#### What the task asks:
The output should be exactly the lines from the one containing "patienter, der ikke" through the last line of the records, and only those.
::::
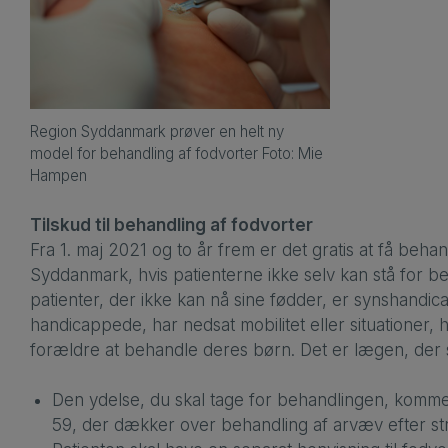
Region Syddanmark prøver en helt ny
model for behandling af fodvorter Foto: Mie
Hampen
Tilskud til behandling af fodvorter
Fra 1. maj 2021 og to år frem er det gratis at få beha
Syddanmark, hvis patienterne ikke selv kan stå for b
patienter, der ikke kan nå sine fødder, er synshandi
handicappede, har nedsat mobilitet eller situationer, h
forældre at behandle deres børn. Det er lægen, der s
Den ydelse, du skal tage for behandlingen, kommer 
59, der dækker over behandling af arvæv efter st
::::
#### Answer section:
patienter, der ikke kan nå sine fødder, er synshandi
handicappede, har nedsat mobilitet eller situationer, h
forældre at behandle deres børn. Det er lægen, der s
Den ydelse, du skal tage for behandlingen, kommer 
59, der dækker over behandling af arvæv efter st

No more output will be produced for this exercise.